The Government should create an “early warning system” to prevent savers running out of cash in retirement, according to think-tank the Social Market Foundation.
In a report published today, the think-tank says the Government should closely monitor pension balances, consumer behaviour and the take-up of guidance and advice.
It says policymakers could then intervene for consumers deemed at risk of making poor decisions.
This could involve initiatives to make retirees think twice before making one-off decisions such as large withdrawals, and a financial health check midway through retirement.
The report analyses the retirement experience of the US and Australia – where very few retirees buy an annuity – and applies lessons to the UK.
It says on average, Australians preserve their pension wealth by consuming only 1 per cent each year. But a substantial minority of Australians consume their pension pots very quickly, with 25 per cent of individuals exhausting their pension pots by age 70 and 40 per cent by age 75.

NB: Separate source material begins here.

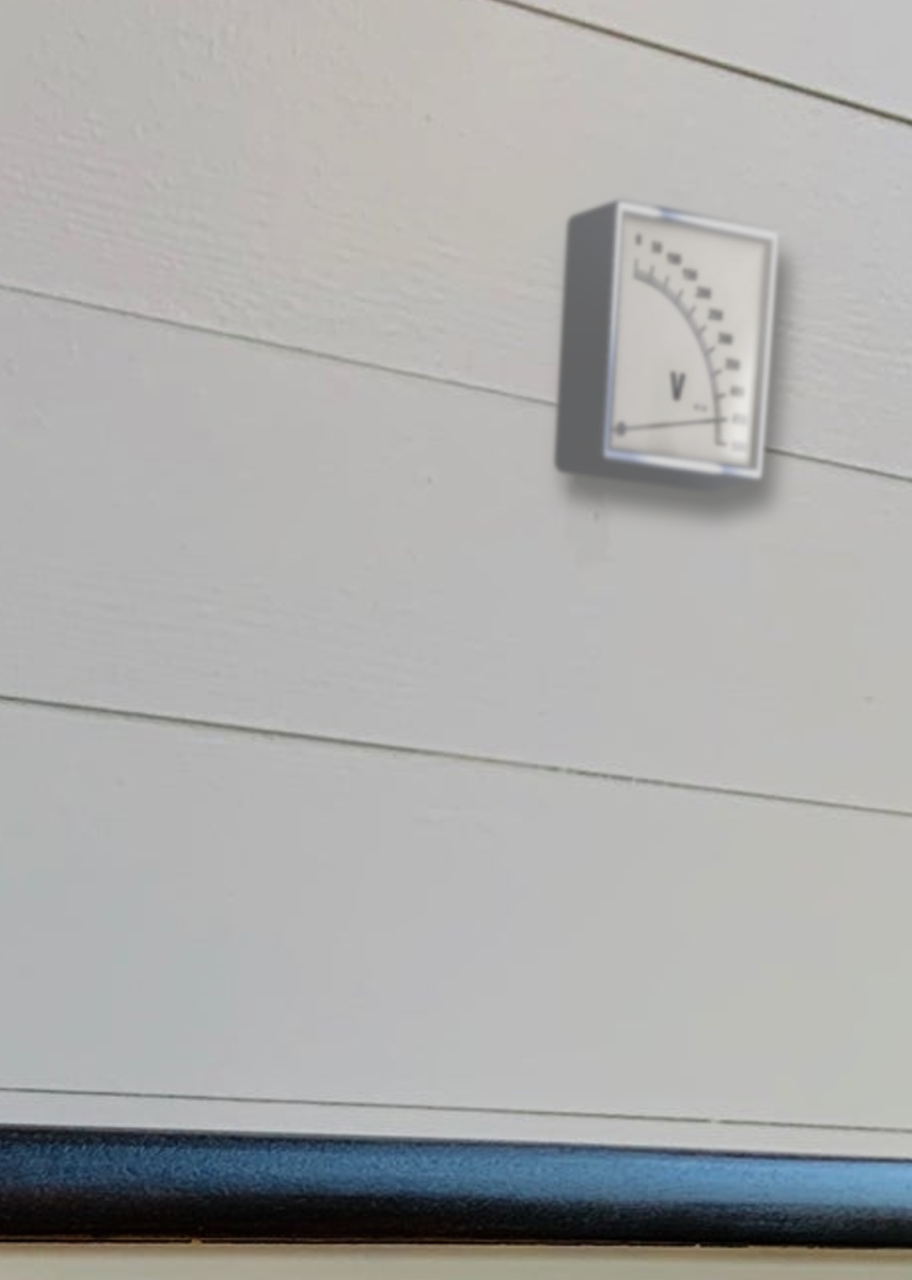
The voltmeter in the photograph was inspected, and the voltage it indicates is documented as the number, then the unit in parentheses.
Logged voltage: 450 (V)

Evidence from the US suggests that, on average, retirees draw on their pension savings relatively quickly, at a withdrawal rate of 8 per cent per year.

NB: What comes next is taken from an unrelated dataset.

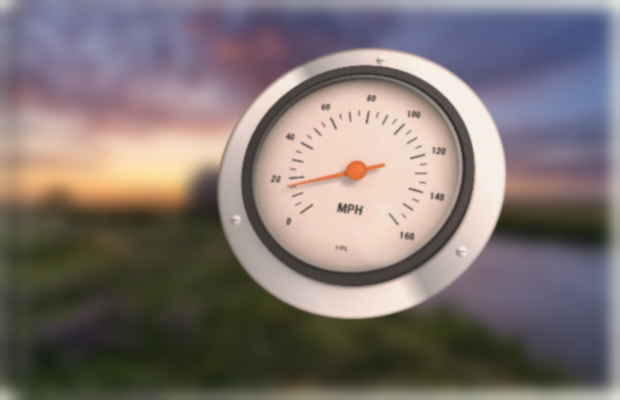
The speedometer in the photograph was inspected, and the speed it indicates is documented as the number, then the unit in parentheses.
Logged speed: 15 (mph)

The Social Market Foundation says that following what it calls the “cautious Australian” model means retirees have lower incomes, and leads to subdued demand across the broader economy.
Social Market Foundation director of research Nigel Keohane says: “Pension freedoms may be new to the UK but such approaches have been well tried and tested elsewhere.
“Our research into the experiences of Australia and the US provides evidence on the range of long-term risks facing retirees and the state, whether that is exhausting a pension pot early, low standards of living in later life or taxpayers picking up the bill for more means-tested benefits.
“We need to introduce an early warning system to monitor retirement decisions, understand the long-term implications and ensure consumers receive the right support.”